Re: Let's count how this is really wrong
Date: 2016-01-23 03:48 am (UTC)IRL, she would've been killed trying to talk to any gangbanger that way.
no subject
Date: 2016-01-24 03:31 pm (UTC)(Granted, I'm not sure how you'd convincingly do this, given that Destiny's making this power-play in a nation that possesses the largest and most powerful military force known to man, but then, I'm not the one trying to suggest that Destiny is a once-in-a-lifetime military genius of unparalleled strategic brilliance and insight either. If you're going to run with that conceit, you might as well run to town with it.)
And if Destiny knows her cause is doomed, then having her sweet-talk her way into a cosy under-government position seems a bit ill-judged; the story's practically crying out for a doomed-but-valiant end where she goes down fighting but her example inspires those who follow her.
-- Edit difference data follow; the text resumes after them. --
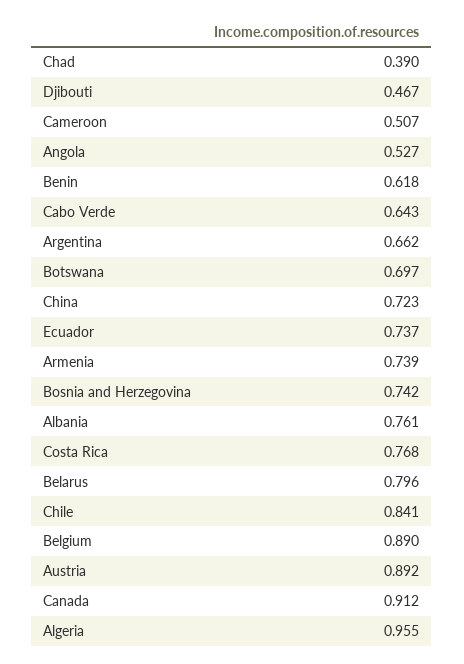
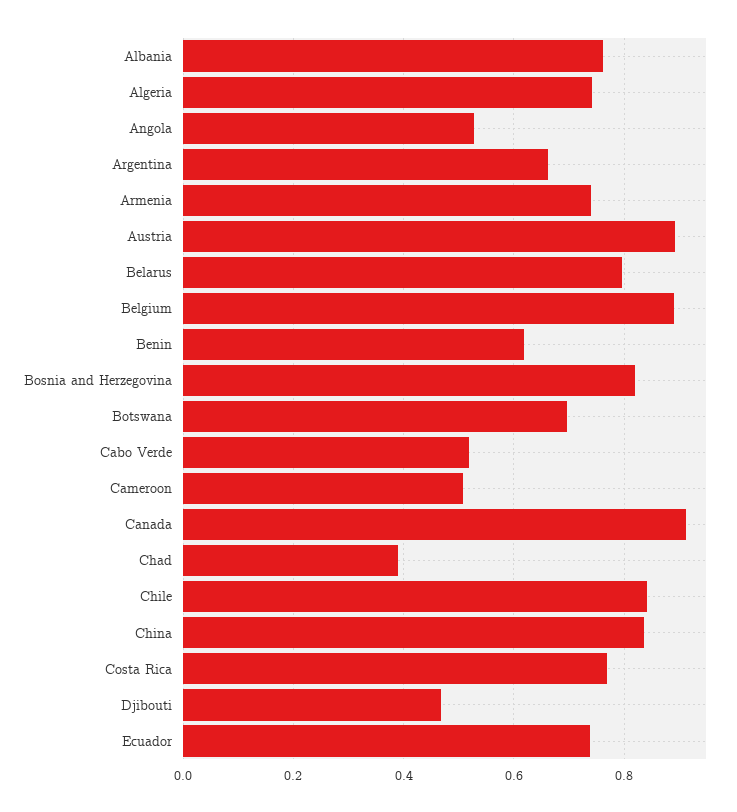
  {
    "Chad": 0.39,
    "Djibouti": 0.467,
    "Cameroon": 0.507,
    "Angola": 0.527,
    "Benin": 0.618,
-   "Cabo Verde": 0.643,
+   "Cabo Verde": 0.52,
    "Argentina": 0.662,
    "Botswana": 0.697,
-   "China": 0.723,
+   "China": 0.84,
    "Ecuador": 0.737,
    "Armenia": 0.739,
-   "Bosnia and Herzegovina": 0.742,
+   "Bosnia and Herzegovina": 0.82,
    "Albania": 0.761,
    "Costa Rica": 0.768,
    "Belarus": 0.796,
    "Chile": 0.841,
    "Belgium": 0.89,
    "Austria": 0.892,
    "Canada": 0.912,
-   "Algeria": 0.955
+   "Algeria": 0.74
  }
This all just ends up making her look less like an unparalleled military genius and more like someone who masterminds a glorified riot then manages to wriggle out of it while her redshirts get massacred behind her. Which may have been the point, I guess, to show that Destiny's talk about social justice was just for show and that all she was really interested in was just manipulating everyone to play her own games (which, granted, I think one of the previous issues does kind of suggest), but that completely changes the way we're supposed to look at her. The writers seem to want us to view Destiny as this great liberator and heroic figure when all her actions suggest the exact opposite.